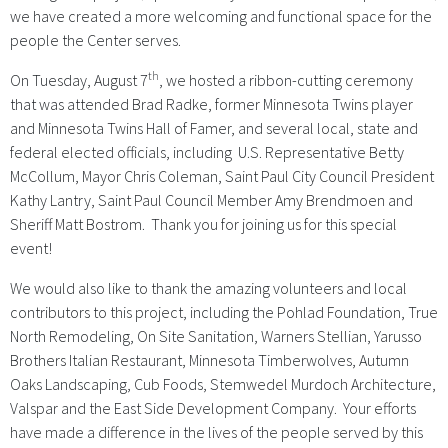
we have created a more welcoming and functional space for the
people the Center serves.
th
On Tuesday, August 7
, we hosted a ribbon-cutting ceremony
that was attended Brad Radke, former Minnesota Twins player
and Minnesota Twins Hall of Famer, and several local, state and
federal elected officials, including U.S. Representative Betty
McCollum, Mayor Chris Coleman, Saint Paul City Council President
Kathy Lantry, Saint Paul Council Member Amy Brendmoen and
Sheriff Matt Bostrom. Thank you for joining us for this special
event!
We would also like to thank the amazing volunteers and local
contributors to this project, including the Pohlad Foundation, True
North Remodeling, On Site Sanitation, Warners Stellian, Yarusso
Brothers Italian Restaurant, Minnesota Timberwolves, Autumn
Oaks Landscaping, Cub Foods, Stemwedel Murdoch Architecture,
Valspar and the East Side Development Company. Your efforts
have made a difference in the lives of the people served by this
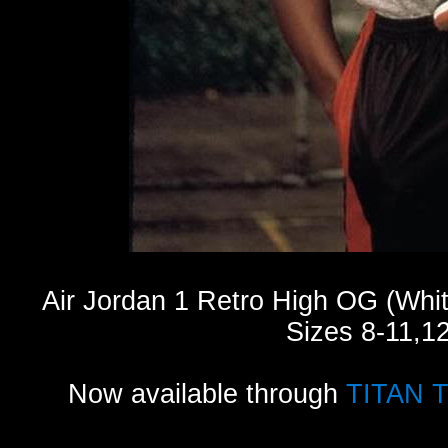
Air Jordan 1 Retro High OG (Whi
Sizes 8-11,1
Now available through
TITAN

^^^^^^^^^^^^^^^^

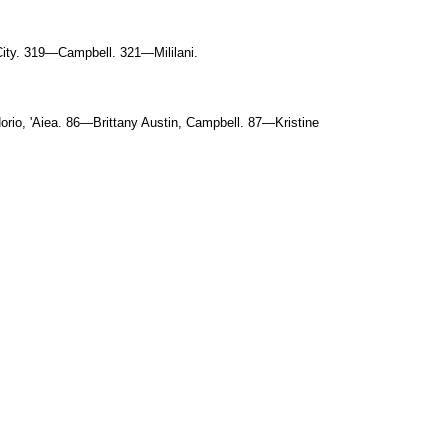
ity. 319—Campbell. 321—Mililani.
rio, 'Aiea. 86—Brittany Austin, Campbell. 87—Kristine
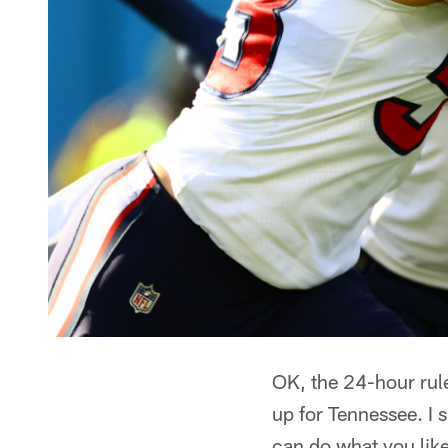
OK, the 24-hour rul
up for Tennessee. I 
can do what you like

^^^^^^^^^^^^^^^^

__Task__. Edit the part of the entries that opens with the line containing "ity. 319—Campbell. 321—Mililani." and closes with the line containing "can do what you like". Reproduce only those lines with "Tennessee" changed to "Kentucky", keep everything else unchanged, and leave the pictures out.

__Result__.
ity. 319—Campbell. 321—Mililani.
rio, 'Aiea. 86—Brittany Austin, Campbell. 87—Kristine
OK, the 24-hour rul
up for Kentucky. I 
can do what you like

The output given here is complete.